Given text ::

======

And, you know this is true because when the event fires, the full filename appears along with the event. This would be impossible without full 7 layer inspection.

The Proventia IPS does deeper layer 7 inspection than any of the DPI discussed in the "net neutrality" debate. It has done so since 1999. That's one of its selling features: it includes the 7 layer decoded information as part of its events (which no other IPS does).

The so-called "deep" packet inspection everyone is talking about is actually pretty shallow. While inspecting HTTP headers is certainly deeper than inspecting TCP headers, they still aren't capturing and indexing everyone's traffic -- at least, not any more than google-analytics does already.

4 comments:

Anonymous said...

I find the posts about deep packet inspection to be a bit amusing. It was 8 years ago that I was working with then Nortel/Alteon systems that performed packet inspection for information in a sliding window over multiple packets for a single conversation. Doing this in a hardware accellerated platform had great benifits. For one speed and decisions based on signatures DEEP in a conversation (not just the packet).
The art of true deep packet inspection seems to have been lost by many who have reverted to basic header inspection. Are we doomed?

Anonymous said...

I would hope everyone is aware that it is possible to do session reassembly at or near end-points to do analysis and policy enforcement. I work at a company that does this on outbound traffic and we like to think of ourselves as doing deep-session inspection.

But to the general point and leaving TBL aside, I think most people in the net-neutrality crowd are concerned about DPI on common-carrier networks such as ISPs. If GE decides to do DPI on it's internal network, that's GEs business. When Comcast does it to paying customers, they might want to know what the plan is.

That's the distinction. It's more a jurisdiction thing.

In any case, I'm quite bemused by all this. RFC 2474 is over a decade old now and every router and switch vendor has invested time getting this right. Now that we can identify the flows better, we can rate-limit, shape and police all we like and achieve better aggregate outcomes in the process.

Anonymous said...

"It's the equivalent of weighing mail in order to figure out how to best deliver packages."

======

Information ::
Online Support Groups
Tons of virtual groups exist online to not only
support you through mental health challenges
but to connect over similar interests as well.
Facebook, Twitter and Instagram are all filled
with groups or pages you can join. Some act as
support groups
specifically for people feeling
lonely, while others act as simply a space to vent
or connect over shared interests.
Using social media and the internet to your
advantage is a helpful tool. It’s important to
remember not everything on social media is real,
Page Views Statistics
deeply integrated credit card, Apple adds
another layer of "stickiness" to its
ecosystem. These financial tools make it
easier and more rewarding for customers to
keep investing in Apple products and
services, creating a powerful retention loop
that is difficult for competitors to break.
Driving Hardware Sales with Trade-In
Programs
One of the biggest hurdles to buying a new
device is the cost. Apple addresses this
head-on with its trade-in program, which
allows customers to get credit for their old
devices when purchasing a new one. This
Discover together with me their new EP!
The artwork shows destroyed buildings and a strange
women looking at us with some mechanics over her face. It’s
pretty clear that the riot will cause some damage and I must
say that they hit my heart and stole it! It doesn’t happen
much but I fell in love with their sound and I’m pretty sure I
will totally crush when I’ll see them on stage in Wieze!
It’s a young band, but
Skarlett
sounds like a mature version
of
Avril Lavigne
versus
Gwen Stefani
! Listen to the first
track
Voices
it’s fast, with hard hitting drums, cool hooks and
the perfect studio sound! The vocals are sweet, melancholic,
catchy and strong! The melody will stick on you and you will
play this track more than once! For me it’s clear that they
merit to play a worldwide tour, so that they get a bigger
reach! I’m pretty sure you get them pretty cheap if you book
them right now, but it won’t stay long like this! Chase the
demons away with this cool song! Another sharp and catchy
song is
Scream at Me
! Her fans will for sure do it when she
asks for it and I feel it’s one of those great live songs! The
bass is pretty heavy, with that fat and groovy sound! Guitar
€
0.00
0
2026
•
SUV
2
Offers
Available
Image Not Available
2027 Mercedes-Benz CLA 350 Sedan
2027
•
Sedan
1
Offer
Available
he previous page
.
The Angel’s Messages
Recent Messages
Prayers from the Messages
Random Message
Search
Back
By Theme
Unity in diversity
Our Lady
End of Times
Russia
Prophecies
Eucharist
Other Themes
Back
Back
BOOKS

======

Brief :: Carry on the deep packet inspection discussion from its last line.

Exercise result ::
No, it's not. That would be like looking at the length of the email.

Deep inspection really IS like opening mail. If you make decisions about whether the mail is "business vs non-business" or "real-time voice vs bit-torrent" based on the contents, then something had to open the mail and examine (ie. read) it.

You comment on what we do now is not very complex, but it's a slippery slope. When deep inspection is commonly accepted, ISPs can do anything that they like with the data that they carry, including targetted advertising, etc.

Residential ISPs are already adding rate limiting for high-usage customers. That is a trend that will likely continue regardless of DPI.

Anonymous said...

People against net nutrality seem to be blaming companies like Google for traffic levels and wanting to make Google and others pay for this traffic. I think they miss the main point. The traffic is NOT Google's! Once I make a web request to a Google server, the traffic is MINE. *I'm* paying for the download speed, and *I* am paying for the download limits. What does it matter *where* I get that traffic from? All Google is doing is providing a service to users. Saying Google should pay for traffic and guaranteed access etc is like trying to make the postal company pay for delivering YOUR letters! (and this AFTER *YOU* have already paid to get it delivered!) In case I'm not being too clear... At what point does the traffic stop being "GOOGLE'S" and become "MINE"? If I am paying for everything coming TO me, and they are paying for everything going FROM them, then isn't that data being paid for TWICE?